Every possible toy vehicle or tin soldier that you could imagine was there. Battleships. Fleets of bombers with swept-back wings and sleek fighters to escort or intercept them. Spy planes, radar installations, scout bikes and mobile artillery platforms. A breed of tank for every situation. Short range missile launchers. Long range missile launchers. Fixed artillery positions that could hurl shells for miles. Nukes. Anti-nukes. And the baby pee-wee with its laser pop gun.
It was rightly lauded for its complexity. Not only were you asked to manage straight fights, but you’d have to look after a hefty recycling program (retrieving the steel carcasses of dead tanks and rebuilding them), a navy, an air-fleet and an information war.
Most of all though, it was lauded for its almost extreme sensation. No game made you feel as much a part of a real war as TA. It was functional, almost austere. No hero units, no link to the fantastic. Just cold metal and hot artillery. Total future war. The good news is that all of the good of TA is present and correct here. TA is SupCom ’s jumping-off point. It only gets better from there.

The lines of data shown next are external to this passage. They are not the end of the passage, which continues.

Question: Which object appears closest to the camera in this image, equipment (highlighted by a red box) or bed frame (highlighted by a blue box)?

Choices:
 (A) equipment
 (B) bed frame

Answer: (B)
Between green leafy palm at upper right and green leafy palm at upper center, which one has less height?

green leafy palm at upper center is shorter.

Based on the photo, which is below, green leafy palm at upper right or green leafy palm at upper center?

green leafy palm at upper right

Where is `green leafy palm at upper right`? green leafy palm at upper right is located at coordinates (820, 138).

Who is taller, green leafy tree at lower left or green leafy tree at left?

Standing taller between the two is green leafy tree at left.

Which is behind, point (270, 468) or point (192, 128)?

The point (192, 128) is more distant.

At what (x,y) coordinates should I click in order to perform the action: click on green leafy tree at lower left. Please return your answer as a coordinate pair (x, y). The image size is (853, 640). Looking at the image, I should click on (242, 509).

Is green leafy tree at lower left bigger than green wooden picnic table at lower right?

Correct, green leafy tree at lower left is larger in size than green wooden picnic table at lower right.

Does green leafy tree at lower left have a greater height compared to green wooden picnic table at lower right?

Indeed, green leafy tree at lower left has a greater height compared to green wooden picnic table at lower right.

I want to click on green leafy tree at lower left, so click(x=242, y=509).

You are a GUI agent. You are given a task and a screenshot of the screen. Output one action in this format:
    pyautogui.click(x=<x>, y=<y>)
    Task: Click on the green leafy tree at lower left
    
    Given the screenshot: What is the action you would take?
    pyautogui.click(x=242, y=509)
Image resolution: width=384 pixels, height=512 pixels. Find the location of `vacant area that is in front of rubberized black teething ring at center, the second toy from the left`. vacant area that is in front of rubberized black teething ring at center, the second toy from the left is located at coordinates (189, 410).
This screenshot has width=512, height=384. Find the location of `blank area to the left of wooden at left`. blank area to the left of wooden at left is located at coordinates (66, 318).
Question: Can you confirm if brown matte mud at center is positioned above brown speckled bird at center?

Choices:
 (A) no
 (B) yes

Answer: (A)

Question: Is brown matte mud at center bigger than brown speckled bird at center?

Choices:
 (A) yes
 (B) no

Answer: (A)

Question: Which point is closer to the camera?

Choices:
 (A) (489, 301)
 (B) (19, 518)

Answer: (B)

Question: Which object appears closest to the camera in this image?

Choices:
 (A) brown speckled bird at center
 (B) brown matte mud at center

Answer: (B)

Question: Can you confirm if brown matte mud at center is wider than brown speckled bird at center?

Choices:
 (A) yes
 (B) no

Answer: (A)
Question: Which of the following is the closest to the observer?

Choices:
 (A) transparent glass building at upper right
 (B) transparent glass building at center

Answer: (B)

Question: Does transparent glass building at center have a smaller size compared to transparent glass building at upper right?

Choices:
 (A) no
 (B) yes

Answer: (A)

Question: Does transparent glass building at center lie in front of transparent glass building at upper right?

Second: some fiction. Some time in the future, humanity has diverged into three races. The UEF (United Earth Federation) are the most recognizably human - they are the meat-head army with commanders who Emphasize. Every. Word. The Aeon are what happened after humanity met ET: zealots who worship abandoned alien artifacts, wanting to spread their “way” through peaceful conversion if possible, but with nuclear force if needed. The Cybran sit somewhere in between: they’re almost indistinct from the computers that power their forces, wired and ready to fire.